How will the Bougainvilleans vote in the referendum? Dark-skinned, like many of the peoples in the adjacent Solomon Islands, from whom they were separated by colonial rivalry between Germany and Britain in the 1890s, they regard the lighter-skinned people from the other parts of PNG as alien “redskins”. Efforts by Port Moresby to put resources into the ABG may have come too late to overcome bitter memories of the counterinsurgency campaigns by national police and soldiers in the 1990s. “Lack of support for the ABG from Moresby has loaded the dice towards independence,” Regan said.

So the fear of a chink opening in our belt of Melanesian buffer states could be realised. Yet there’s a sting in the peace agreement. At Downer’s urging, it left implementation of the referendum result to the PNG national parliament, contingent on disposal of weapons and development of good governance in the ABG, rather than making it automatic. Regan says there’s some legal opinion in Port Moresby the referendum can be stopped on these grounds. Any such effort, or to block the result, could reopen conflict.

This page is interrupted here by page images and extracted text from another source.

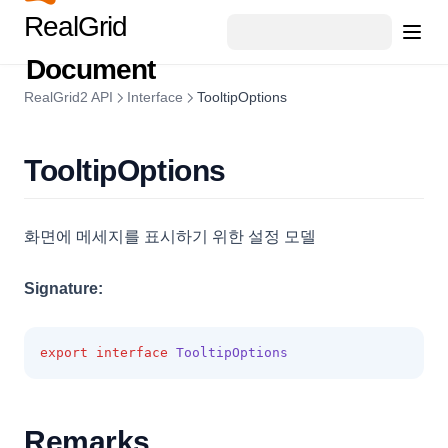
ExportMemo
RealGrid
ExportOptions
Document
FieldMap
RealGrid2 API
Interface
TooltipOptions
FilterAutomatingOptions
FilterCategory
TooltipOptions
FilteringOptions
FilterPanel
화면에 메세지를 표시하기 위한 설정 모델
FilterSelectorOptions
FixedOptions
Signature:
FormatOptions
GridBaseConfig
export
interface
TooltipOptions
GridCell
GridColumn
Remarks
GridExportOptions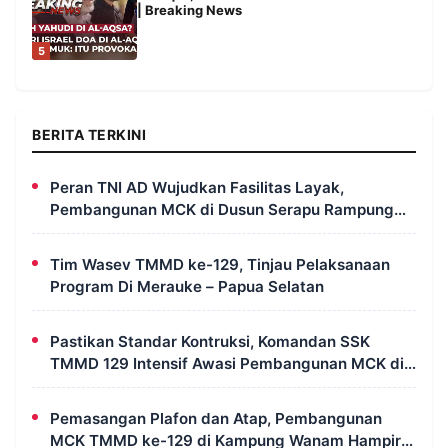
| Breaking News
5
BERITA TERKINI
Peran TNI AD Wujudkan Fasilitas Layak,
Pembangunan MCK di Dusun Serapu Rampung
Dikerjakan
Tim Wasev TMMD ke-129, Tinjau Pelaksanaan
Program Di Merauke – Papua Selatan
Pastikan Standar Kontruksi, Komandan SSK
TMMD 129 Intensif Awasi Pembangunan MCK di
Wanam
Pemasangan Plafon dan Atap, Pembangunan
MCK TMMD ke-129 di Kampung Wanam Hampir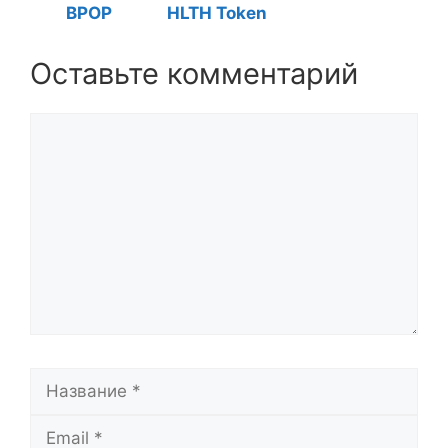
BPOP
HLTH Token
Оставьте комментарий
Комментарий
Название
Email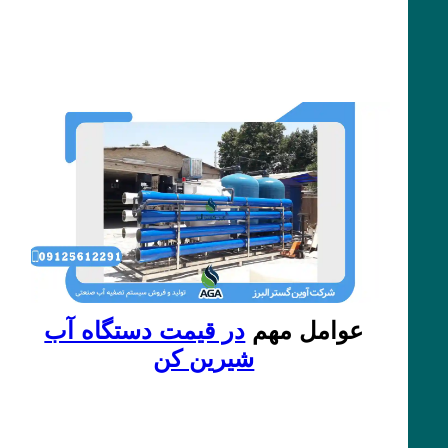
عوامل مهم
در قیمت دستگاه آب
شیرین کن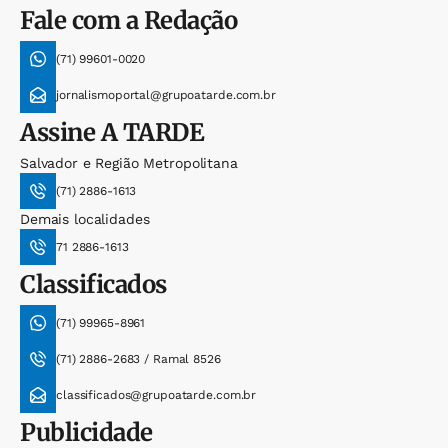
Fale com a Redação
(71) 99601-0020
jornalismoportal@grupoatarde.com.br
Assine
A TARDE
Salvador e Região Metropolitana
(71) 2886-1613
Demais localidades
71 2886-1613
Classificados
(71) 99965-8961
(71) 2886-2683 / Ramal 8526
classificados@grupoatarde.com.br
Publicidade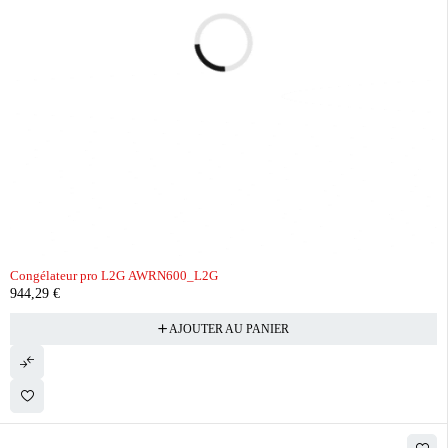
Congélateur pro L2G AWRN600_L2G
944,29
€
AJOUTER AU PANIER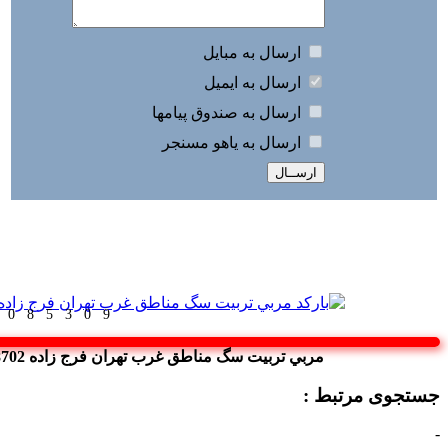
626010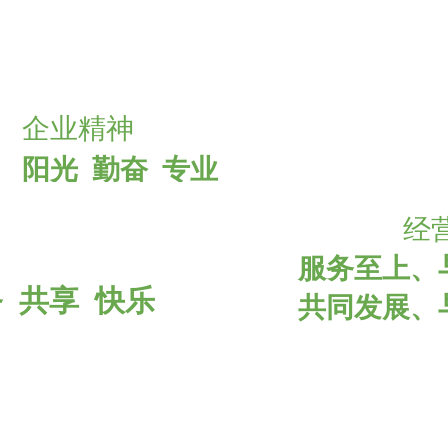
企业精神
阳光 勤奋 专业
经
服务至上、
 共享 快乐
共同发展、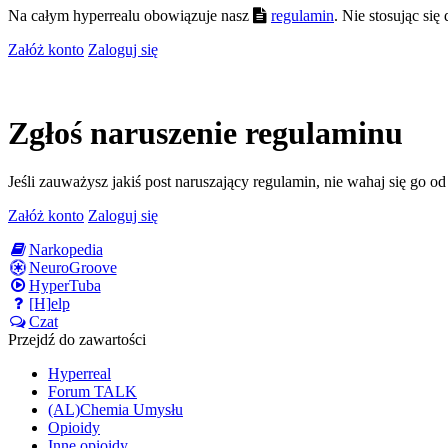
Na całym hyperrealu obowiązuje nasz
regulamin
. Nie stosując si
Załóż konto
Zaloguj się
Zgłoś naruszenie regulaminu
Jeśli zauważysz jakiś post naruszający regulamin, nie wahaj się go o
Załóż konto
Zaloguj się
Narkopedia
NeuroGroove
HyperTuba
[H]elp
Czat
Przejdź do zawartości
Hyperreal
Forum TALK
(AL)Chemia Umysłu
Opioidy
Inne opioidy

Bougainvilleans accepted the compromise after Downer argued the international community would support implementation of “a free and fair referendum with a clear outcome”, Momis told his outgoing parliament ahead of the election. “The truth is that we may need to rely on international community support at that time,” he said.

3 Comments

Filed under Financial returns, Human rights, Papua New Guinea

3 responses to “Bougainville future hangs in balance

  1. Perex

    Can I have a copy of the ABG Mining Law that was passed last March

    Pere Caginivula,RV Principal Consultant LandworthsPRC Natewa,Fiji +679 803 7958

  2. Dansi

    Hang on, wasnt Regan the one writing Momis’ angry letters to Jubilee Australia, screaming about making unfounded generalisations. I assume then Regan will now be coming out with his Bougainville wide study supporting his claim that the vast majority of people prefer the ‘devil’ they know.

  3. ErengDuu

    Guys let me clear this out. Mekamui Govt of Unity led by Philip Miriori are not the traditional landowners of Panguna Mine. The Special Mining Lease is owned by 510 title holders that Philip Miriori is not one of them. What is the use of running Mekamui and supporting Momis at the same time when the Late Francis Ona never wanted. the concept of Autonomy. Does supporting ABG defeat the concept of Mekamui? Philip Miriori is definately out of his mind. He only claimed to represent the LO’s when he heard that BCL is paying out K13.9m to the 510 titleholders of SML cz he is trying to get a piece if the pie. He even did not know how the balance came about. Philip Miriori is a FREE LOADER. A total opposite of the Late Francis Ona.